● **Required actions**:
• a. According to the article on U.S. military aid to Israel, how much U.S. military assistance has Israel received each year since 2017?
• b. Condense the paragraph of the article on U.S. military aid to Israel that begins "By the time the leaders next met" into a short bulleted list that keeps its main facts.
• c. Carry on the article on U.S. military aid to Israel, starting after its final sentence.

● **Extract to read**:
An End to U.S. Military Aid to Israel May Be Closer Than You Think

When Israeli Prime Minister Benjamin Netanyahu arrived at Mar-a-Lago in late December, he had a surprise message for President Trump: Israel would begin weaning itself off U.S. military aid. At first, Trump was taken aback: The billions of dollars that Washington provides Israel each year, after all, have been a bedrock of America’s Middle East strategy for decades, and essential support for its closest regional ally. Trump, ever the wary transactionalist, ribbed the prime minister: Oh, and what do you get out of it?

By the time the leaders next met, in Washington, D.C., on February 11 to discuss Iran, Trump had come around. Eager to shift the military burden onto others and curtail foreign aid, the president brought up Netanyahu’s proposal, according to an Israeli official who shared previously undisclosed details of the recent discussions. By the way, Trump told the prime minister, according to the official, your new approach is a great idea. Secretary of State Marco Rubio had told Netanyahu in a separate meeting the same day that the United States would embrace his approach.

Ending decades of U.S. military assistance to Israel—which has included $3.8 billion a year since 2017, or close to one-fifth of Israel’s annual defense spending—would be a momentous shift that Netanyahu says reflects his country’s emergence as an advanced military power that can reduce its reliance on outside help. In the prime minister’s vision, the aid would be replaced over the next decade by a strategic partnership that, according to the few details he has released, would bring increased joint innovation and reciprocal investment.

● **Supplied records**:
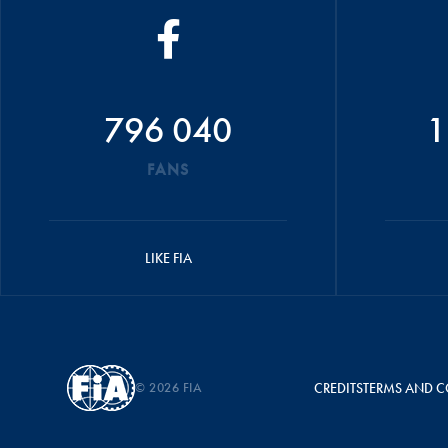
796 040
1
FANS
LIKE FIA
© 2026 FIA
CREDITS
TERMS AND C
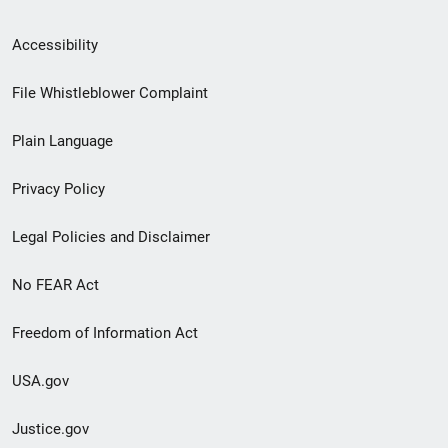
Secondary
Accessibility
Footer
File Whistleblower Complaint
link
Plain Language
menu
Privacy Policy
Legal Policies and Disclaimer
No FEAR Act
Freedom of Information Act
USA.gov
Justice.gov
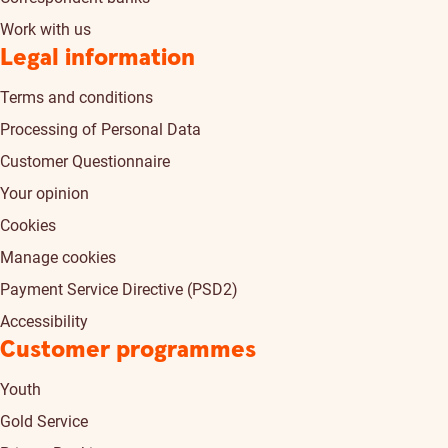
Work with us
Legal information
Terms and conditions
Processing of Personal Data
Customer Questionnaire
Your opinion
Cookies
Manage cookies
Payment Service Directive (PSD2)
Accessibility
Customer programmes
Youth
Gold Service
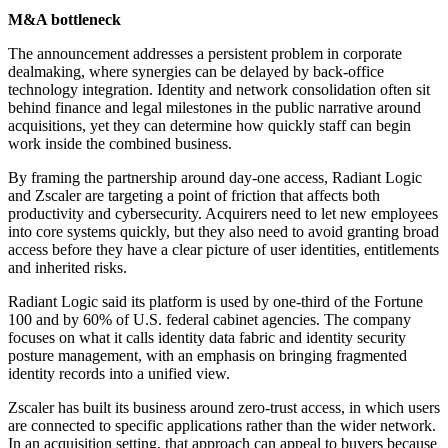
M&A bottleneck
The announcement addresses a persistent problem in corporate
dealmaking, where synergies can be delayed by back-office
technology integration. Identity and network consolidation often sit
behind finance and legal milestones in the public narrative around
acquisitions, yet they can determine how quickly staff can begin
work inside the combined business.
By framing the partnership around day-one access, Radiant Logic
and Zscaler are targeting a point of friction that affects both
productivity and cybersecurity. Acquirers need to let new employees
into core systems quickly, but they also need to avoid granting broad
access before they have a clear picture of user identities, entitlements
and inherited risks.
Radiant Logic said its platform is used by one-third of the Fortune
100 and by 60% of U.S. federal cabinet agencies. The company
focuses on what it calls identity data fabric and identity security
posture management, with an emphasis on bringing fragmented
identity records into a unified view.
Zscaler has built its business around zero-trust access, in which users
are connected to specific applications rather than the wider network.
In an acquisition setting, that approach can appeal to buyers because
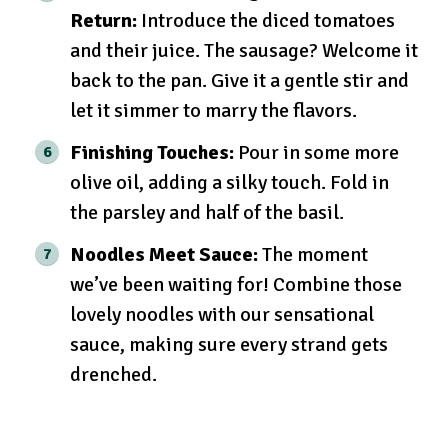
Return:
Introduce the diced tomatoes
and their juice. The sausage? Welcome it
back to the pan. Give it a gentle stir and
let it simmer to marry the flavors.
Finishing Touches:
Pour in some more
olive oil, adding a silky touch. Fold in
the parsley and half of the basil.
Noodles Meet Sauce:
The moment
we’ve been waiting for! Combine those
lovely noodles with our sensational
sauce, making sure every strand gets
drenched.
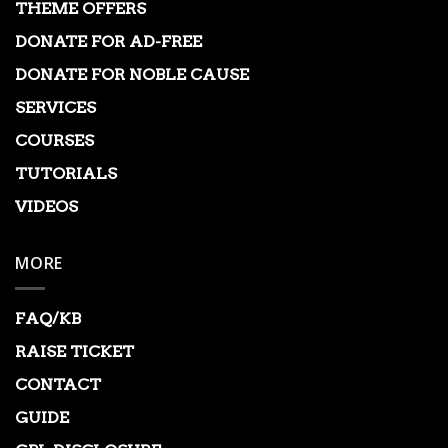
THEME OFFERS
DONATE FOR AD-FREE
DONATE FOR NOBLE CAUSE
SERVICES
COURSES
TUTORIALS
VIDEOS
MORE
FAQ/KB
RAISE TICKET
CONTACT
GUIDE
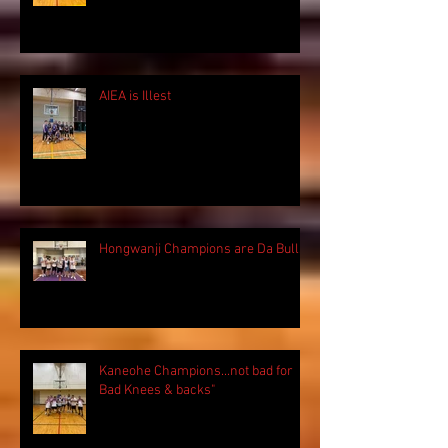
AIEA is Illest
Hongwanji Champions are Da Bulls!
Kaneohe Champions...not bad for
Bad Knees & backs"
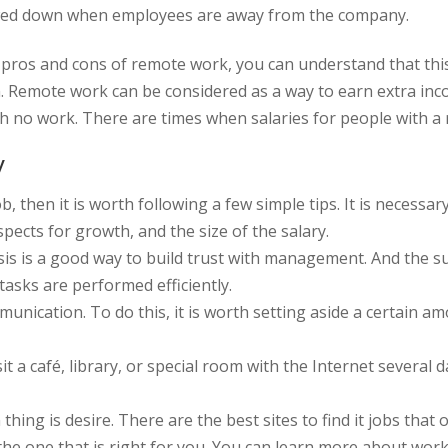
 slowed down when employees are away from the company.
 pros and cons of remote work, you can understand that this 
 Remote work can be considered as a way to earn extra incom
h no work. There are times when salaries for people with a
y
job, then it is worth following a few simple tips. It is neces
pects for growth, and the size of the salary.
sis is a good way to build trust with management. And the 
tasks are performed efficiently.
mmunication. To do this, it is worth setting aside a certain 
t a café, library, or special room with the Internet several d
 thing is desire. There are the best sites to find it jobs tha
 the one that is right for you. You can learn more about wor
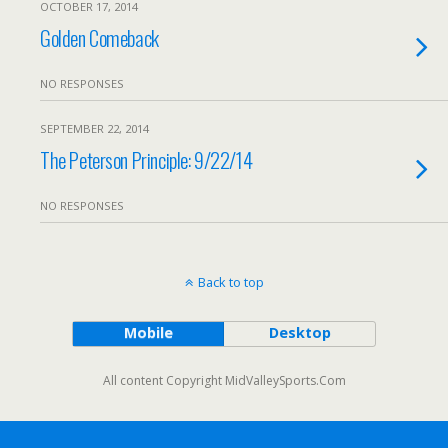
OCTOBER 17, 2014
Golden Comeback
NO RESPONSES
SEPTEMBER 22, 2014
The Peterson Principle: 9/22/14
NO RESPONSES
Back to top
Mobile
Desktop
All content Copyright MidValleySports.Com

● **Answers given**:
• a. $3.8 billion a year, close to one-fifth of Israel's annual defense spending.

• b.
- Trump and Netanyahu next met in Washington, D.C., on February 11 to discuss Iran, and by then Trump had come around.
- Trump wanted to shift the military burden onto others and curtail foreign aid, and he raised Netanyahu's proposal himself.
- An Israeli official who shared previously undisclosed details said Trump called the new approach a great idea.
- In a separate meeting that day, Secretary of State Marco Rubio told Netanyahu the United States would embrace his approach.

• c.
The proposal says a great deal about the dramatic political shifts unfolding in both countries. Having covered Washington’s security ties with the Middle East for nearly 20 years, I was startled when I heard Netanyahu publicly float his plan days after his visit to Mar-a-Lago, in a video interview last month with The Economist. Some scholars have argued in recent years that Israel’s growing economy could now support the cost of its own defense. But Republicans had mostly stood firm in support of the arrangement, particularly in the aftermath of Hamas’s gruesome October 7, 2023, attacks, rejecting calls from the left to cut or condition the aid. Trump, ahead of his 2024 reelection, had described President Biden as “morally rotten” over his failure to provide Israel unqualified support. Netanyahu went so far as to blame Biden’s decision to suspend a shipment of heavy bombs at the height of the Gaza conflict for the death of Israeli soldiers.

But the dynamics surrounding the two countries’ relationship are changing fast. Ahead of elections this year in Israel, Netanyahu faces pressure from far-right elements of his governing coalition to lessen Israel’s reliance on the U.S., which they say constrains Israeli decision making and inhibits a robust self-defense. And although Trump—whom Netanyahu has characterized as “the best friend Israel has ever had in the White House”—has repeatedly delivered for the prime minister, some elements of Trump’s “America First” movement oppose sending taxpayer funds overseas and question America’s traditional alliance with Israel.

Polls show that support for Israel has declined across the political spectrum, most sharply among Democrats and young voters. According to a Gallup survey released today, Americans overall are voicing greater support for Palestinians than for Israel—the first time since the polling firm began measuring that question in 2001.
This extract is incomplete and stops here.